Turkish scientist who sheds light on brain cells awarded three grants

ISTANBUL
Turkish scientist who sheds light on brain cells awarded three grants

Hande Özdinler has been awarded three grants more than $2.5 million.

Turkish scientist Hande Özdinler, PhD, assistant professor of neurology, has been awarded three grants totaling more than $2.5 million, according to feinberg.northwestern.edu news. The funds will be used to increase her research efforts into the mechanisms behind amyotrophic lateral sclerosis. In the cell line generated by the Ozdinler lab, only the upper motor neurons in the motor cortex are tagged fluorescent, allowing researchers to investigate the details of their cellular pathology with unprecedented clarity and precision.

The awards, two from the National Institutes of Health (NIH) and one from the ALS Association (ALSA), will fund projects investigating the molecular mechanisms behind the disease, further studying a gene crucial to the lab’s most recent discovery, and creating new mouse models.

“As we learn more about the genetics of ALS, we have come to realize that there are multiple genes involved,” said Özdinler, a member of the Robert H. Lurie Comprehensive Cancer Center of Northwestern University. “With that as our starting point, one of our goals is to identify the pathways these genes affect.”

The new awards arrive on the heels of Özdinler’s work published in The Journal of Neuroscience this spring.
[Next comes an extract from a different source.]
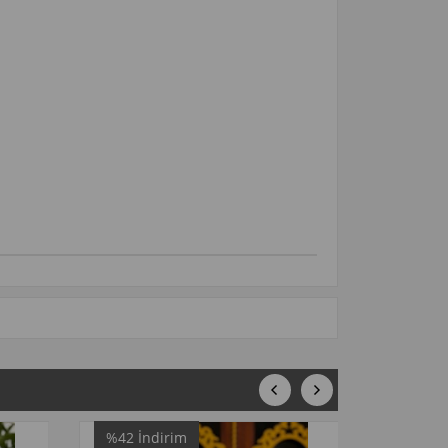
%42
İndirim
In this study, her lab isolated the motor neurons in the brain that die in ALS, giving them fluorescent tags so they can be easily seen. The process removes the complexity of pinpointing and extracting these neurons during surgery, a practice previously beyond the scope of most scientists.

“I think the discovery is really going to open up the field because, for the first time, we are able to easily study these cells, make mouse models, and do drug discovery,” Özdinler said. “Scientists used to ignore the upper motor neuron as too complex, but our lab’s focus for the past five years has truly paid off.”

Supported by the Les Turner ALS Foundation and the Wenske Foundation since arriving at Northwestern University Feinberg School of Medicine in 2008, Özdinler’s recent successes have been a half-decade in the making.